Argentine judge asks China arrests over Falun Gong

Reuters/December 12, 2009

Buenos Aires (Reuters) - An Argentine judge has ordered the arrest of China's former President Jiang Zemin and another top official for "crimes against humanity" in the alleged persecution of the Falun Gong spiritual movement.

Falun Gong hailed it as a historic human rights ruling on Tuesday, although a lawyer for the group acknowledged it is largely symbolic.

Federal Judge Octavio de Lamadrid on December 17 asked Interpol to issue an arrest warrant against Jiang and former security chief Luo Gan after four years of investigating charges of torture and genocide against the Falun Gong group.

The judge ordered the arrest of the two "over crimes against humanity committed in China" including genocide and torture, according to a copy of the ruling. Jiang was president from 1993 to 2003.

De Lamadrid made the ruling based on sections of Argentina's 1994 constitution that allow Argentine courts to address human rights issues in other countries.

In his ruling, the judge said "if universal jurisdiction is not admitted we would find ourselves allowing impunity, which is what the international community wants to avoid."

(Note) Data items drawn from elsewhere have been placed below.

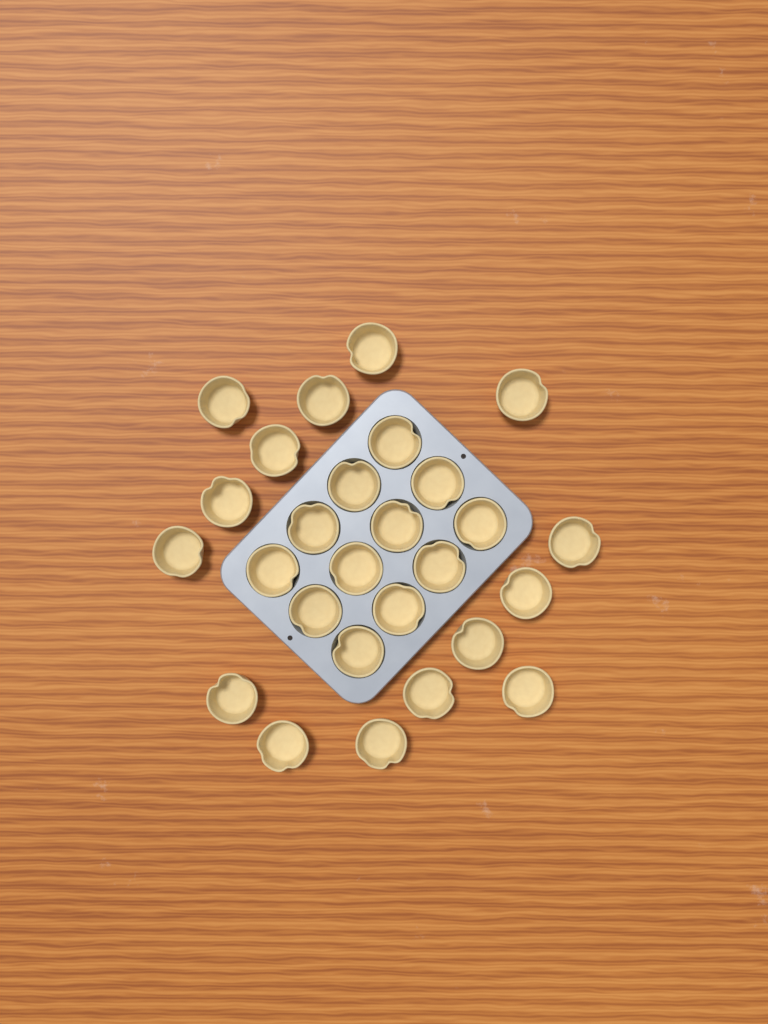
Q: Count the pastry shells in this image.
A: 27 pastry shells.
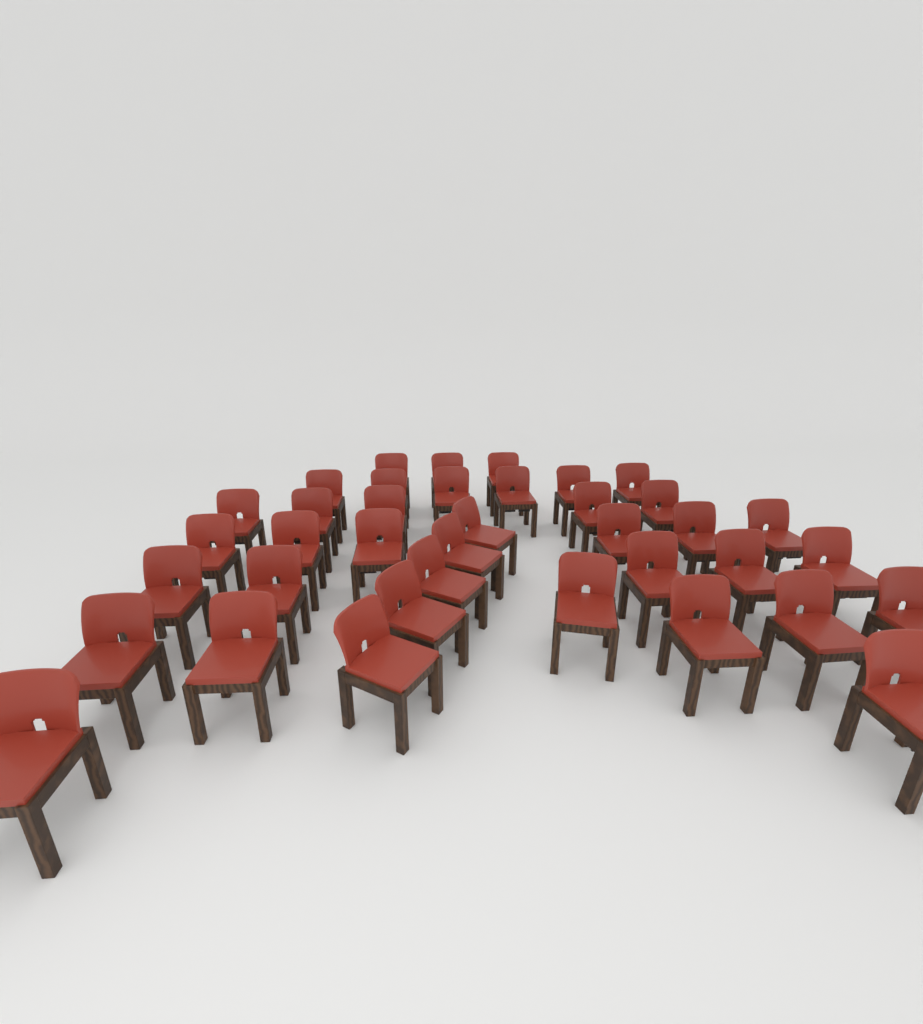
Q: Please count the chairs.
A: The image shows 38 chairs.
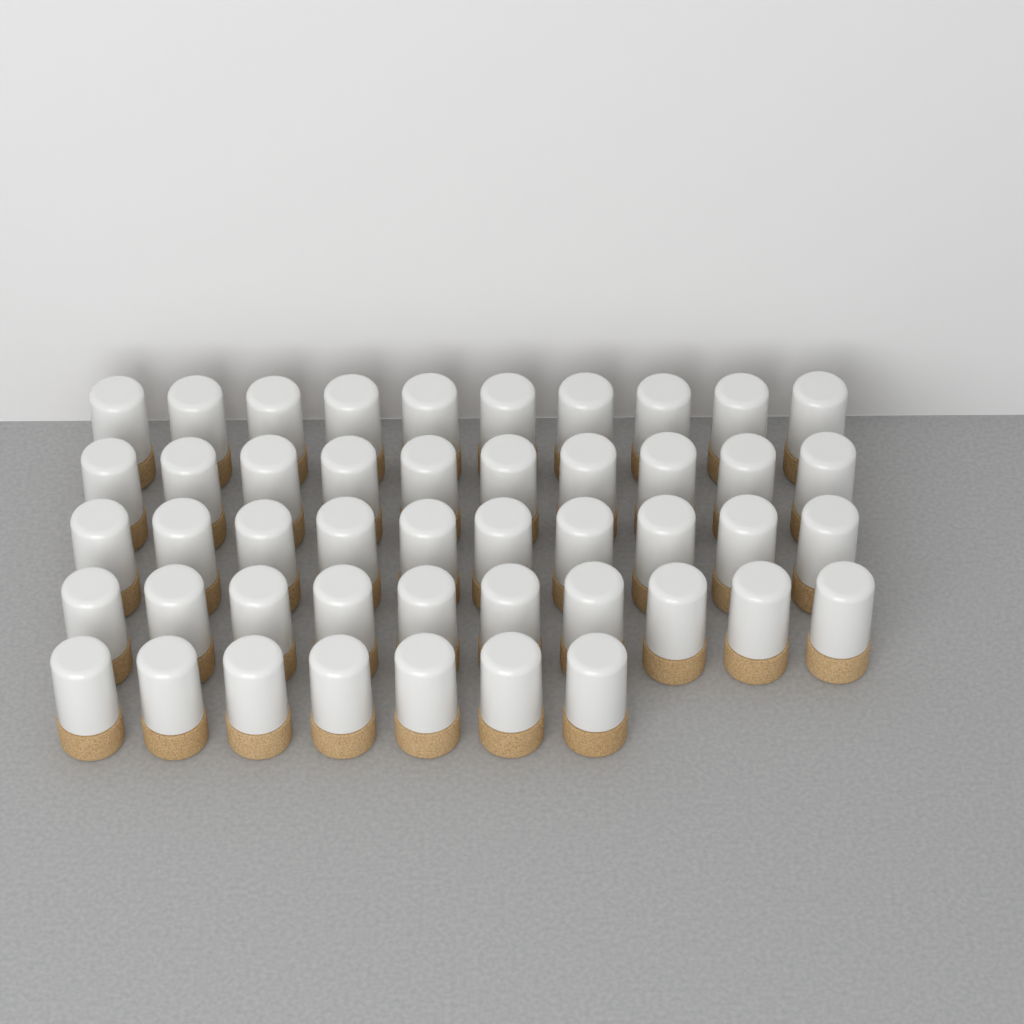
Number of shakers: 47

Alejandro Cowes, an Argentine lawyer representing Falun Gong, said: "It's a historic ruling because for the first time we're opening a universal jurisdiction to investigate crimes committed abroad."

However, a second lawyer for the group acknowledged that the ruling was mostly symbolic since it is unlikely that the arrests would be carried out. Falun Gong has pushed for such rulings without results in France, Spain and elsewhere.

Argentine President Cristina Fernandez is scheduled to travel to China in January to discuss bilateral trade and business. Fernandez has pushed for human rights trials in Argentina against former military officers accused of abuses during the 1976-1983 "dirty war" against leftists.

A decade-long government crackdown drove Falun Gong underground in China but it has flourished abroad, where it has moved from a spiritual movement into a vehicle against Chinese Communist Party rule.

Thousands have been jailed since China declared Falun Gong a cult in 1999.

The Falun Dafa Information Center, which documents suspected abuses against practitioners in China, says 104 Falun Gong adherents died of abuse or neglect in custody last year, bringing to 3,242 the number of deaths documented over 10 years.

"I think this lawsuit is such great news because if (people in China) see that somebody is saying that this is wrong, even here in Argentina, they will be able to think that maybe what the government is telling them is not right," said Liwie Fu, president of the Falun Gong Group in Argentina, who brought the lawsuit.